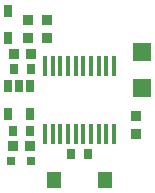
<source format=gtp>
%TF.GenerationSoftware,KiCad,Pcbnew,9.0.0*%
%TF.CreationDate,2025-03-31T12:13:49+01:00*%
%TF.ProjectId,vm_light_sensor_0.2,766d5f6c-6967-4687-945f-73656e736f72,v0.2*%
%TF.SameCoordinates,PX510ff40PY47868c0*%
%TF.FileFunction,Paste,Top*%
%TF.FilePolarity,Positive*%
%FSLAX45Y45*%
G04 Gerber Fmt 4.5, Leading zero omitted, Abs format (unit mm)*
G04 Created by KiCad (PCBNEW 9.0.0) date 2025-03-31 12:13:49*
%MOMM*%
%LPD*%
G01*
G04 APERTURE LIST*
%ADD10R,0.860000X0.810000*%
%ADD11R,0.700000X1.000000*%
%ADD12R,0.800000X0.800000*%
%ADD13R,0.800000X0.900000*%
%ADD14O,0.360000X1.740000*%
%ADD15R,1.230000X1.360000*%
%ADD16R,1.620000X1.490000*%
%ADD17R,0.810000X0.860000*%
%ADD18R,0.750000X1.000000*%
G04 APERTURE END LIST*
D10*
%TO.C,R7*%
X-270000Y525000D03*
X-270000Y675000D03*
%TD*%
D11*
%TO.C,U2*%
X-415000Y120000D03*
X-510000Y120000D03*
X-605000Y120000D03*
X-605000Y-120000D03*
X-415000Y-120000D03*
%TD*%
D12*
%TO.C,D1*%
X-405000Y-520000D03*
X-575000Y-520000D03*
%TD*%
D10*
%TO.C,R6*%
X-430000Y525000D03*
X-430000Y675000D03*
%TD*%
D13*
%TO.C,C3*%
X-420000Y-260000D03*
X-560000Y-260000D03*
%TD*%
D14*
%TO.C,U1*%
X-291000Y-287000D03*
X-226000Y-287000D03*
X-161000Y-287000D03*
X-96000Y-287000D03*
X-30000Y-287000D03*
X35000Y-287000D03*
X100000Y-287000D03*
X165000Y-287000D03*
X230000Y-287000D03*
X295000Y-287000D03*
X295000Y287000D03*
X230000Y287000D03*
X165000Y287000D03*
X100000Y287000D03*
X35000Y287000D03*
X-30000Y287000D03*
X-96000Y287000D03*
X-161000Y287000D03*
X-226000Y287000D03*
X-291000Y287000D03*
%TD*%
D15*
%TO.C,SW1*%
X220000Y-680000D03*
X-216000Y-680000D03*
%TD*%
D16*
%TO.C,Q1*%
X528000Y403000D03*
X528000Y105000D03*
%TD*%
D17*
%TO.C,R5*%
X-405000Y390000D03*
X-555000Y390000D03*
%TD*%
D10*
%TO.C,R2*%
X483290Y-285000D03*
X483290Y-135000D03*
%TD*%
D13*
%TO.C,C1*%
X-70000Y-460000D03*
X70000Y-460000D03*
%TD*%
%TO.C,C2*%
X-410000Y260000D03*
X-550000Y260000D03*
%TD*%
D17*
%TO.C,R1*%
X-415000Y-390000D03*
X-565000Y-390000D03*
%TD*%
D18*
%TO.C,D2*%
X-600000Y757000D03*
X-600000Y523000D03*
%TD*%
M02*

</source>
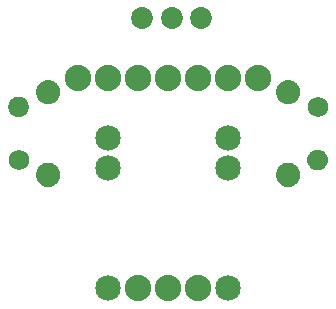
<source format=gbs>
G04 MADE WITH FRITZING*
G04 WWW.FRITZING.ORG*
G04 DOUBLE SIDED*
G04 HOLES PLATED*
G04 CONTOUR ON CENTER OF CONTOUR VECTOR*
%ASAXBY*%
%FSLAX23Y23*%
%MOIN*%
%OFA0B0*%
%SFA1.0B1.0*%
%ADD10C,0.072992*%
%ADD11C,0.088000*%
%ADD12C,0.069055*%
%ADD13C,0.085000*%
%ADD14R,0.001000X0.001000*%
%LNMASK0*%
G90*
G70*
G54D10*
X504Y973D03*
X701Y973D03*
X602Y973D03*
G54D11*
X690Y73D03*
X590Y73D03*
X490Y73D03*
G54D12*
X92Y500D03*
X1089Y678D03*
G54D13*
X390Y573D03*
X790Y573D03*
G54D11*
X890Y773D03*
X790Y773D03*
X690Y773D03*
X590Y773D03*
X490Y773D03*
X390Y773D03*
X290Y773D03*
G54D13*
X390Y473D03*
X390Y73D03*
X790Y473D03*
X790Y73D03*
G54D14*
X184Y767D02*
X196Y767D01*
X984Y767D02*
X996Y767D01*
X180Y766D02*
X200Y766D01*
X979Y766D02*
X1000Y766D01*
X176Y765D02*
X203Y765D01*
X976Y765D02*
X1003Y765D01*
X174Y764D02*
X206Y764D01*
X974Y764D02*
X1006Y764D01*
X172Y763D02*
X208Y763D01*
X972Y763D02*
X1008Y763D01*
X170Y762D02*
X210Y762D01*
X970Y762D02*
X1010Y762D01*
X168Y761D02*
X211Y761D01*
X968Y761D02*
X1011Y761D01*
X167Y760D02*
X213Y760D01*
X967Y760D02*
X1013Y760D01*
X166Y759D02*
X214Y759D01*
X966Y759D02*
X1014Y759D01*
X164Y758D02*
X215Y758D01*
X964Y758D02*
X1015Y758D01*
X163Y757D02*
X217Y757D01*
X963Y757D02*
X1017Y757D01*
X162Y756D02*
X218Y756D01*
X962Y756D02*
X1018Y756D01*
X161Y755D02*
X219Y755D01*
X961Y755D02*
X1019Y755D01*
X160Y754D02*
X220Y754D01*
X960Y754D02*
X1020Y754D01*
X159Y753D02*
X220Y753D01*
X959Y753D02*
X1020Y753D01*
X159Y752D02*
X221Y752D01*
X959Y752D02*
X1021Y752D01*
X158Y751D02*
X222Y751D01*
X958Y751D02*
X1022Y751D01*
X157Y750D02*
X223Y750D01*
X957Y750D02*
X1023Y750D01*
X157Y749D02*
X223Y749D01*
X956Y749D02*
X1023Y749D01*
X156Y748D02*
X224Y748D01*
X956Y748D02*
X1024Y748D01*
X155Y747D02*
X225Y747D01*
X955Y747D02*
X1024Y747D01*
X155Y746D02*
X225Y746D01*
X955Y746D02*
X1025Y746D01*
X154Y745D02*
X226Y745D01*
X954Y745D02*
X1026Y745D01*
X154Y744D02*
X226Y744D01*
X954Y744D02*
X1026Y744D01*
X153Y743D02*
X227Y743D01*
X953Y743D02*
X1027Y743D01*
X153Y742D02*
X227Y742D01*
X953Y742D02*
X1027Y742D01*
X152Y741D02*
X227Y741D01*
X952Y741D02*
X1027Y741D01*
X152Y740D02*
X228Y740D01*
X952Y740D02*
X1028Y740D01*
X152Y739D02*
X228Y739D01*
X952Y739D02*
X1028Y739D01*
X152Y738D02*
X228Y738D01*
X951Y738D02*
X1028Y738D01*
X151Y737D02*
X229Y737D01*
X951Y737D02*
X1028Y737D01*
X151Y736D02*
X229Y736D01*
X951Y736D02*
X1029Y736D01*
X151Y735D02*
X229Y735D01*
X951Y735D02*
X1029Y735D01*
X151Y734D02*
X229Y734D01*
X951Y734D02*
X1029Y734D01*
X151Y733D02*
X229Y733D01*
X950Y733D02*
X1029Y733D01*
X150Y732D02*
X229Y732D01*
X950Y732D02*
X1029Y732D01*
X150Y731D02*
X230Y731D01*
X950Y731D02*
X1030Y731D01*
X150Y730D02*
X230Y730D01*
X950Y730D02*
X1030Y730D01*
X150Y729D02*
X230Y729D01*
X950Y729D02*
X1030Y729D01*
X150Y728D02*
X230Y728D01*
X950Y728D02*
X1030Y728D01*
X150Y727D02*
X230Y727D01*
X950Y727D02*
X1030Y727D01*
X150Y726D02*
X230Y726D01*
X950Y726D02*
X1030Y726D01*
X150Y725D02*
X230Y725D01*
X950Y725D02*
X1030Y725D01*
X150Y724D02*
X230Y724D01*
X950Y724D02*
X1030Y724D01*
X150Y723D02*
X230Y723D01*
X950Y723D02*
X1030Y723D01*
X150Y722D02*
X229Y722D01*
X950Y722D02*
X1029Y722D01*
X151Y721D02*
X229Y721D01*
X950Y721D02*
X1029Y721D01*
X151Y720D02*
X229Y720D01*
X951Y720D02*
X1029Y720D01*
X151Y719D02*
X229Y719D01*
X951Y719D02*
X1029Y719D01*
X151Y718D02*
X229Y718D01*
X951Y718D02*
X1029Y718D01*
X151Y717D02*
X228Y717D01*
X951Y717D02*
X1028Y717D01*
X152Y716D02*
X228Y716D01*
X952Y716D02*
X1028Y716D01*
X152Y715D02*
X228Y715D01*
X952Y715D02*
X1028Y715D01*
X152Y714D02*
X228Y714D01*
X952Y714D02*
X1028Y714D01*
X153Y713D02*
X227Y713D01*
X953Y713D02*
X1027Y713D01*
X87Y712D02*
X96Y712D01*
X153Y712D02*
X227Y712D01*
X953Y712D02*
X1027Y712D01*
X82Y711D02*
X101Y711D01*
X153Y711D02*
X226Y711D01*
X953Y711D02*
X1026Y711D01*
X79Y710D02*
X104Y710D01*
X154Y710D02*
X226Y710D01*
X954Y710D02*
X1026Y710D01*
X77Y709D02*
X106Y709D01*
X154Y709D02*
X225Y709D01*
X954Y709D02*
X1025Y709D01*
X75Y708D02*
X108Y708D01*
X155Y708D02*
X225Y708D01*
X955Y708D02*
X1025Y708D01*
X74Y707D02*
X109Y707D01*
X155Y707D02*
X224Y707D01*
X955Y707D02*
X1024Y707D01*
X72Y706D02*
X111Y706D01*
X156Y706D02*
X224Y706D01*
X956Y706D02*
X1024Y706D01*
X71Y705D02*
X112Y705D01*
X157Y705D02*
X223Y705D01*
X957Y705D02*
X1023Y705D01*
X69Y704D02*
X114Y704D01*
X157Y704D02*
X222Y704D01*
X957Y704D02*
X1022Y704D01*
X68Y703D02*
X115Y703D01*
X158Y703D02*
X222Y703D01*
X958Y703D02*
X1022Y703D01*
X67Y702D02*
X116Y702D01*
X159Y702D02*
X221Y702D01*
X959Y702D02*
X1021Y702D01*
X66Y701D02*
X117Y701D01*
X160Y701D02*
X220Y701D01*
X960Y701D02*
X1020Y701D01*
X66Y700D02*
X117Y700D01*
X161Y700D02*
X219Y700D01*
X960Y700D02*
X1019Y700D01*
X65Y699D02*
X118Y699D01*
X161Y699D02*
X218Y699D01*
X961Y699D02*
X1018Y699D01*
X64Y698D02*
X119Y698D01*
X162Y698D02*
X217Y698D01*
X962Y698D02*
X1017Y698D01*
X63Y697D02*
X120Y697D01*
X164Y697D02*
X216Y697D01*
X964Y697D02*
X1016Y697D01*
X63Y696D02*
X120Y696D01*
X165Y696D02*
X215Y696D01*
X965Y696D02*
X1015Y696D01*
X62Y695D02*
X121Y695D01*
X166Y695D02*
X214Y695D01*
X966Y695D02*
X1014Y695D01*
X61Y694D02*
X122Y694D01*
X167Y694D02*
X212Y694D01*
X967Y694D02*
X1012Y694D01*
X61Y693D02*
X122Y693D01*
X169Y693D02*
X211Y693D01*
X969Y693D02*
X1011Y693D01*
X60Y692D02*
X122Y692D01*
X171Y692D02*
X209Y692D01*
X971Y692D02*
X1009Y692D01*
X60Y691D02*
X123Y691D01*
X172Y691D02*
X207Y691D01*
X972Y691D02*
X1007Y691D01*
X60Y690D02*
X123Y690D01*
X174Y690D02*
X205Y690D01*
X974Y690D02*
X1005Y690D01*
X59Y689D02*
X124Y689D01*
X177Y689D02*
X203Y689D01*
X977Y689D02*
X1002Y689D01*
X59Y688D02*
X124Y688D01*
X181Y688D02*
X199Y688D01*
X981Y688D02*
X999Y688D01*
X59Y687D02*
X124Y687D01*
X186Y687D02*
X194Y687D01*
X986Y687D02*
X993Y687D01*
X59Y686D02*
X124Y686D01*
X58Y685D02*
X125Y685D01*
X58Y684D02*
X125Y684D01*
X58Y683D02*
X125Y683D01*
X58Y682D02*
X125Y682D01*
X58Y681D02*
X125Y681D01*
X58Y680D02*
X125Y680D01*
X58Y679D02*
X125Y679D01*
X57Y678D02*
X126Y678D01*
X58Y677D02*
X125Y677D01*
X58Y676D02*
X125Y676D01*
X58Y675D02*
X125Y675D01*
X58Y674D02*
X125Y674D01*
X58Y673D02*
X125Y673D01*
X58Y672D02*
X125Y672D01*
X58Y671D02*
X125Y671D01*
X58Y670D02*
X124Y670D01*
X59Y669D02*
X124Y669D01*
X59Y668D02*
X124Y668D01*
X59Y667D02*
X124Y667D01*
X60Y666D02*
X123Y666D01*
X60Y665D02*
X123Y665D01*
X60Y664D02*
X123Y664D01*
X61Y663D02*
X122Y663D01*
X61Y662D02*
X122Y662D01*
X62Y661D02*
X121Y661D01*
X63Y660D02*
X120Y660D01*
X63Y659D02*
X120Y659D01*
X64Y658D02*
X119Y658D01*
X65Y657D02*
X118Y657D01*
X65Y656D02*
X118Y656D01*
X66Y655D02*
X117Y655D01*
X67Y654D02*
X116Y654D01*
X68Y653D02*
X115Y653D01*
X69Y652D02*
X114Y652D01*
X71Y651D02*
X112Y651D01*
X72Y650D02*
X111Y650D01*
X73Y649D02*
X110Y649D01*
X75Y648D02*
X108Y648D01*
X77Y647D02*
X106Y647D01*
X79Y646D02*
X104Y646D01*
X82Y645D02*
X101Y645D01*
X86Y644D02*
X97Y644D01*
X1084Y535D02*
X1092Y535D01*
X1080Y534D02*
X1097Y534D01*
X1076Y533D02*
X1100Y533D01*
X1074Y532D02*
X1102Y532D01*
X1072Y531D02*
X1104Y531D01*
X1070Y530D02*
X1106Y530D01*
X1069Y529D02*
X1108Y529D01*
X1068Y528D02*
X1109Y528D01*
X1066Y527D02*
X1110Y527D01*
X1065Y526D02*
X1111Y526D01*
X1064Y525D02*
X1112Y525D01*
X1063Y524D02*
X1113Y524D01*
X1062Y523D02*
X1114Y523D01*
X1062Y522D02*
X1115Y522D01*
X1061Y521D02*
X1116Y521D01*
X1060Y520D02*
X1116Y520D01*
X1060Y519D02*
X1117Y519D01*
X1059Y518D02*
X1118Y518D01*
X1058Y517D02*
X1118Y517D01*
X1058Y516D02*
X1119Y516D01*
X1057Y515D02*
X1119Y515D01*
X1057Y514D02*
X1120Y514D01*
X1057Y513D02*
X1120Y513D01*
X1056Y512D02*
X1120Y512D01*
X1056Y511D02*
X1121Y511D01*
X1056Y510D02*
X1121Y510D01*
X1055Y509D02*
X1121Y509D01*
X1055Y508D02*
X1121Y508D01*
X1055Y507D02*
X1122Y507D01*
X1055Y506D02*
X1122Y506D01*
X1055Y505D02*
X1122Y505D01*
X1054Y504D02*
X1122Y504D01*
X1054Y503D02*
X1122Y503D01*
X1054Y502D02*
X1122Y502D01*
X1054Y501D02*
X1122Y501D01*
X1054Y500D02*
X1122Y500D01*
X1054Y499D02*
X1122Y499D01*
X1054Y498D02*
X1122Y498D01*
X1055Y497D02*
X1122Y497D01*
X1055Y496D02*
X1122Y496D01*
X1055Y495D02*
X1122Y495D01*
X1055Y494D02*
X1122Y494D01*
X1055Y493D02*
X1121Y493D01*
X990Y492D02*
X990Y492D01*
X1055Y492D02*
X1121Y492D01*
X182Y491D02*
X198Y491D01*
X982Y491D02*
X998Y491D01*
X1056Y491D02*
X1121Y491D01*
X178Y490D02*
X202Y490D01*
X978Y490D02*
X1002Y490D01*
X1056Y490D02*
X1120Y490D01*
X175Y489D02*
X205Y489D01*
X975Y489D02*
X1005Y489D01*
X1056Y489D02*
X1120Y489D01*
X173Y488D02*
X207Y488D01*
X973Y488D02*
X1007Y488D01*
X1057Y488D02*
X1120Y488D01*
X171Y487D02*
X209Y487D01*
X971Y487D02*
X1009Y487D01*
X1057Y487D02*
X1119Y487D01*
X169Y486D02*
X210Y486D01*
X969Y486D02*
X1010Y486D01*
X1058Y486D02*
X1119Y486D01*
X168Y485D02*
X212Y485D01*
X968Y485D02*
X1012Y485D01*
X1058Y485D02*
X1118Y485D01*
X166Y484D02*
X213Y484D01*
X966Y484D02*
X1013Y484D01*
X1059Y484D02*
X1118Y484D01*
X165Y483D02*
X215Y483D01*
X965Y483D02*
X1015Y483D01*
X1059Y483D02*
X1117Y483D01*
X164Y482D02*
X216Y482D01*
X964Y482D02*
X1016Y482D01*
X1060Y482D02*
X1117Y482D01*
X163Y481D02*
X217Y481D01*
X963Y481D02*
X1017Y481D01*
X1061Y481D02*
X1116Y481D01*
X162Y480D02*
X218Y480D01*
X962Y480D02*
X1018Y480D01*
X1061Y480D02*
X1115Y480D01*
X161Y479D02*
X219Y479D01*
X961Y479D02*
X1019Y479D01*
X1062Y479D02*
X1114Y479D01*
X160Y478D02*
X220Y478D01*
X960Y478D02*
X1020Y478D01*
X1063Y478D02*
X1114Y478D01*
X159Y477D02*
X221Y477D01*
X959Y477D02*
X1021Y477D01*
X1064Y477D02*
X1113Y477D01*
X158Y476D02*
X222Y476D01*
X958Y476D02*
X1021Y476D01*
X1065Y476D02*
X1112Y476D01*
X158Y475D02*
X222Y475D01*
X957Y475D02*
X1022Y475D01*
X1066Y475D02*
X1111Y475D01*
X157Y474D02*
X223Y474D01*
X957Y474D02*
X1023Y474D01*
X1067Y474D02*
X1109Y474D01*
X156Y473D02*
X224Y473D01*
X956Y473D02*
X1024Y473D01*
X1068Y473D02*
X1108Y473D01*
X156Y472D02*
X224Y472D01*
X956Y472D02*
X1024Y472D01*
X1070Y472D02*
X1107Y472D01*
X155Y471D02*
X225Y471D01*
X955Y471D02*
X1025Y471D01*
X1072Y471D02*
X1105Y471D01*
X154Y470D02*
X225Y470D01*
X954Y470D02*
X1025Y470D01*
X1073Y470D02*
X1103Y470D01*
X154Y469D02*
X226Y469D01*
X954Y469D02*
X1026Y469D01*
X1075Y469D02*
X1101Y469D01*
X154Y468D02*
X226Y468D01*
X953Y468D02*
X1026Y468D01*
X1078Y468D02*
X1098Y468D01*
X153Y467D02*
X227Y467D01*
X953Y467D02*
X1027Y467D01*
X1082Y467D02*
X1094Y467D01*
X153Y466D02*
X227Y466D01*
X953Y466D02*
X1027Y466D01*
X152Y465D02*
X227Y465D01*
X952Y465D02*
X1027Y465D01*
X152Y464D02*
X228Y464D01*
X952Y464D02*
X1028Y464D01*
X152Y463D02*
X228Y463D01*
X952Y463D02*
X1028Y463D01*
X151Y462D02*
X228Y462D01*
X951Y462D02*
X1028Y462D01*
X151Y461D02*
X229Y461D01*
X951Y461D02*
X1029Y461D01*
X151Y460D02*
X229Y460D01*
X951Y460D02*
X1029Y460D01*
X151Y459D02*
X229Y459D01*
X951Y459D02*
X1029Y459D01*
X151Y458D02*
X229Y458D01*
X951Y458D02*
X1029Y458D01*
X150Y457D02*
X229Y457D01*
X950Y457D02*
X1029Y457D01*
X150Y456D02*
X230Y456D01*
X950Y456D02*
X1029Y456D01*
X150Y455D02*
X230Y455D01*
X950Y455D02*
X1030Y455D01*
X150Y454D02*
X230Y454D01*
X950Y454D02*
X1030Y454D01*
X150Y453D02*
X230Y453D01*
X950Y453D02*
X1030Y453D01*
X150Y452D02*
X230Y452D01*
X950Y452D02*
X1030Y452D01*
X150Y451D02*
X230Y451D01*
X950Y451D02*
X1030Y451D01*
X150Y450D02*
X230Y450D01*
X950Y450D02*
X1030Y450D01*
X150Y449D02*
X230Y449D01*
X950Y449D02*
X1030Y449D01*
X150Y448D02*
X230Y448D01*
X950Y448D02*
X1030Y448D01*
X150Y447D02*
X230Y447D01*
X950Y447D02*
X1029Y447D01*
X150Y446D02*
X229Y446D01*
X950Y446D02*
X1029Y446D01*
X151Y445D02*
X229Y445D01*
X951Y445D02*
X1029Y445D01*
X151Y444D02*
X229Y444D01*
X951Y444D02*
X1029Y444D01*
X151Y443D02*
X229Y443D01*
X951Y443D02*
X1029Y443D01*
X151Y442D02*
X229Y442D01*
X951Y442D02*
X1029Y442D01*
X151Y441D02*
X228Y441D01*
X951Y441D02*
X1028Y441D01*
X152Y440D02*
X228Y440D01*
X952Y440D02*
X1028Y440D01*
X152Y439D02*
X228Y439D01*
X952Y439D02*
X1028Y439D01*
X152Y438D02*
X227Y438D01*
X952Y438D02*
X1027Y438D01*
X153Y437D02*
X227Y437D01*
X953Y437D02*
X1027Y437D01*
X153Y436D02*
X227Y436D01*
X953Y436D02*
X1027Y436D01*
X154Y435D02*
X226Y435D01*
X954Y435D02*
X1026Y435D01*
X154Y434D02*
X226Y434D01*
X954Y434D02*
X1026Y434D01*
X155Y433D02*
X225Y433D01*
X955Y433D02*
X1025Y433D01*
X155Y432D02*
X225Y432D01*
X955Y432D02*
X1025Y432D01*
X156Y431D02*
X224Y431D01*
X956Y431D02*
X1024Y431D01*
X156Y430D02*
X223Y430D01*
X956Y430D02*
X1023Y430D01*
X157Y429D02*
X223Y429D01*
X957Y429D02*
X1023Y429D01*
X158Y428D02*
X222Y428D01*
X958Y428D02*
X1022Y428D01*
X158Y427D02*
X221Y427D01*
X958Y427D02*
X1021Y427D01*
X159Y426D02*
X221Y426D01*
X959Y426D02*
X1021Y426D01*
X160Y425D02*
X220Y425D01*
X960Y425D02*
X1020Y425D01*
X161Y424D02*
X219Y424D01*
X961Y424D02*
X1019Y424D01*
X162Y423D02*
X218Y423D01*
X962Y423D02*
X1018Y423D01*
X163Y422D02*
X217Y422D01*
X963Y422D02*
X1017Y422D01*
X164Y421D02*
X216Y421D01*
X964Y421D02*
X1016Y421D01*
X165Y420D02*
X215Y420D01*
X965Y420D02*
X1014Y420D01*
X167Y419D02*
X213Y419D01*
X967Y419D02*
X1013Y419D01*
X168Y418D02*
X212Y418D01*
X968Y418D02*
X1012Y418D01*
X170Y417D02*
X210Y417D01*
X970Y417D02*
X1010Y417D01*
X171Y416D02*
X209Y416D01*
X971Y416D02*
X1008Y416D01*
X173Y415D02*
X207Y415D01*
X973Y415D02*
X1006Y415D01*
X176Y414D02*
X204Y414D01*
X976Y414D02*
X1004Y414D01*
X178Y413D02*
X201Y413D01*
X978Y413D02*
X1001Y413D01*
X183Y412D02*
X197Y412D01*
X983Y412D02*
X997Y412D01*
D02*
G04 End of Mask0*
M02*
</source>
┄┄┄┄┄┄
## Work item
Look above for the line holding "X219Y700D01*", then set down exactly that line and every line after it up to and including the line holding "X166Y695D02*", with nothing else.

## Output of the task
X219Y700D01*
X960Y700D02*
X1019Y700D01*
X65Y699D02*
X118Y699D01*
X161Y699D02*
X218Y699D01*
X961Y699D02*
X1018Y699D01*
X64Y698D02*
X119Y698D01*
X162Y698D02*
X217Y698D01*
X962Y698D02*
X1017Y698D01*
X63Y697D02*
X120Y697D01*
X164Y697D02*
X216Y697D01*
X964Y697D02*
X1016Y697D01*
X63Y696D02*
X120Y696D01*
X165Y696D02*
X215Y696D01*
X965Y696D02*
X1015Y696D01*
X62Y695D02*
X121Y695D01*
X166Y695D02*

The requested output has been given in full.